▶ [AUFGABE] Setze den Lesetext über Darm und Ernährung im Anschluss an seinen letzten Satz fort.

▶ [LESETEXT]

▼

Ich habe alles ausprobiert. Am besten geht es mir, wenn ich nichts esse. Entlaste ich damit den Darm?

Um eine ausreichende Nährstoffzufuhr, eine reiche Darmmikrobiota sowie eine ganzheitliche Gesundheit aufzubauen und zu erhalten, ist eine regelmäßige und Symptom-orientierte Ernährung notwendig. Der Darm und seine Bewohner brauchen die richtige Nahrung. Lass dich auf deinem Weg professionell beraten und sei geduldig. Tausche dich darüber am besten mit deinem Ernährungsberater aus oder kontaktiere mich gerne über das Formular. 

Ich habe keine festgestellten Intoleranzen. Warum vertrage ich dennoch keine frischen Milchprodukte oder ballaststoffreiche Lebensmittel?

▲

Seitenweise Textauszüge:

▼

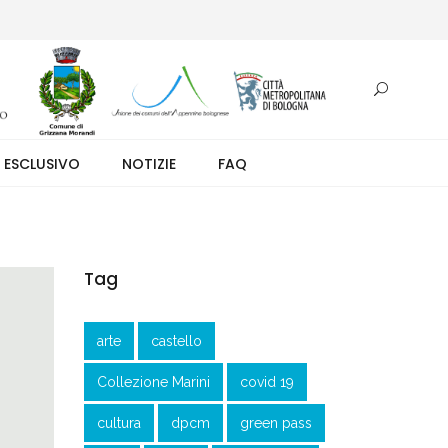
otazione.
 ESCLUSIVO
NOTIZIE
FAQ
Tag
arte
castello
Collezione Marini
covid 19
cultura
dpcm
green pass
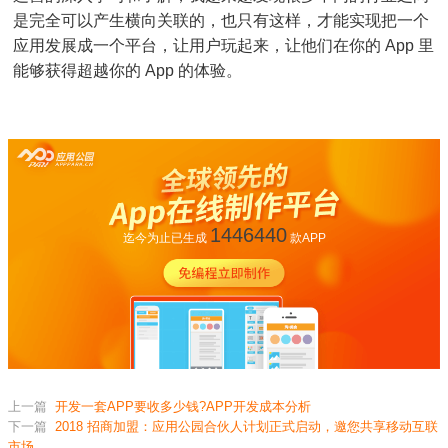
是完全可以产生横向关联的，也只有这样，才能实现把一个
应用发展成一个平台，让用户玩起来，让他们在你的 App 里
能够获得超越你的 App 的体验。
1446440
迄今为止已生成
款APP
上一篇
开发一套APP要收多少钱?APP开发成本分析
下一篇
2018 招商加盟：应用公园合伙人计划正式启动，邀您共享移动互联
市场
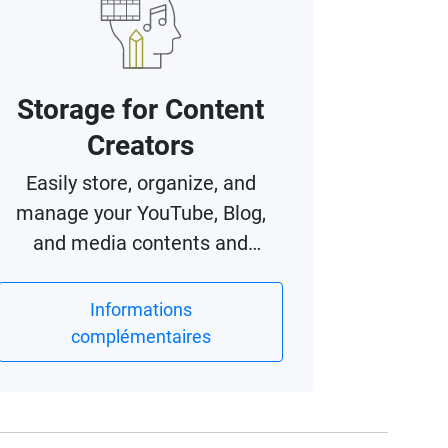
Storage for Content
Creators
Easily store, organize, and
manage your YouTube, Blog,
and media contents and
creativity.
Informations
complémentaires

▲

▶ [ANTWORTBEREICH]
Frische Milchprodukte enthalten höhere Mengen an Probiotika als gewohnt, sodass diese kurzfristig zu Laktoseunverträglichkeit-ähnlichen Symptomen führen können. Ähnlich verhält es sich auch bei ballaststoffreichen Lebensmitteln, die Präbiotika enthalten. Der Darm muss sich schlichtweg an die neue Bevölkerung gewöhnen. Entlasten kannst du deinen Bauch anfangs durch eine Kombination aus Gemüse und pflanzlichen Ölen (z.B. Leinöl).

Kohlsorten, Bohnen oder auch Ballaststoffe blähen auf. Wie kann ich dagegen vorgehen?

Eine abwechslungsreiche Ernährung ist wichtig, dazu gehören auch gesunde Fette. Diese entlasten nämlich den Darm, indem sie dafür sorgen, dass die Nahrung länger im Magen verweilt. Kombiniere die Mahlzeiten daher immer mit pflanzlichen Fetten. Aber aufgepasst – auch die Menge ist wichtig. Beispielsweise bläht tiefgekühltes Kohl oder Bohnen weniger auf.